Pero había más, atacaron directamente a la Iglesia Católica, pilar fundamental en la conformación de la identidad española. Confiscaron los conventos, a tal punto llegó el furor y el resentimiento que se dejó campo abierto para que violaran a las monjas y maltrataran a los seminaristas. A los curas los mataban por ser los culpables del engaño de las gentes (siguiendo al perverso Lenin: “la religión es el opio del pueblo”). Tan contradictoria y obnubilada era la mente de los “republicanos” (o rojos) que, tomando las antorchas con la mano izquierda, se persignaban antes de entrar en el templo que iban a quemar. Profanaron festinadamente las imágenes religiosas y objetos rituales. Conformaron comités de barrio, de manzana, de sector, con el único objeto de controlar a los vecinos. Su poder era creciente y, aparentemente, incontenible. ¿Dónde estaba la población tan católica frente a todas esas atrocidades? Pues estaba sumisa, temerosa, controlada. Para perpetuarse en su régimen oprobioso, instauraron educación laica para indoctrinar a las nuevas generaciones, contaminaron la mente de los niños con ideas laicas, rayando en el ateísmo. Conceptos progresistas. Promovieron el resentimiento y la idea de revancha. Los únicos dioses eran Marx y Lenin, y también el citado Stalin.

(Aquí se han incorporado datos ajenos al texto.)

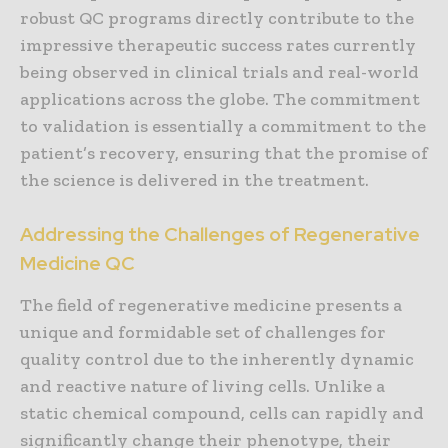
robust QC programs directly contribute to the
impressive therapeutic success rates currently
being observed in clinical trials and real-world
applications across the globe. The commitment
to validation is essentially a commitment to the
patient’s recovery, ensuring that the promise of
the science is delivered in the treatment.
Addressing the Challenges of Regenerative
Medicine QC
The field of regenerative medicine presents a
unique and formidable set of challenges for
quality control due to the inherently dynamic
and reactive nature of living cells. Unlike a
static chemical compound, cells can rapidly and
significantly change their phenotype, their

En ese horrible contexto yo hubiera congelado mis convicciones republicanas. Como hombre de Derecho hubiera también dejado el imperio de los jueces para que las disputas las resolviera, en última instancia, el “Caudillo” o la autoridad civil. Es que no hubiera tenido alternativa. No podría estar del lado de los resentidos de los siglos que no querían progreso, querían revancha. No podía estar del lado de los que envenenaron las mentes de los niños. No podía alinearme con los sacrílegos. No estaría de acuerdo con aquellos que asfixiaban la libertad. Con el brazo levantado entonaría: “Cara al sol con la camisa nueva” y traería prendidas “cinco rosas, las flechas de mi haz”.
No estoy haciendo llamado a la acción, ¡Aux armes citoyens! No. Pero sí, hago fuerte llamado para romper la pasividad, para dejar esa indolencia que, como barcos al garete, flotan sin dirección, a merced del viento y de las olas. A disposición de la vocinglería, de las redes sociales, de las ideas subliminales que se van filtrando hasta constituirse en verdades o paradigmas. No seamos ingenuos. Tenemos que despertar ante esa guerra de ideas que se está desarrollando a nuestro alrededor. Conozcamos nuestros principios y aprendamos a defenderlos… Mientras haya tiempo.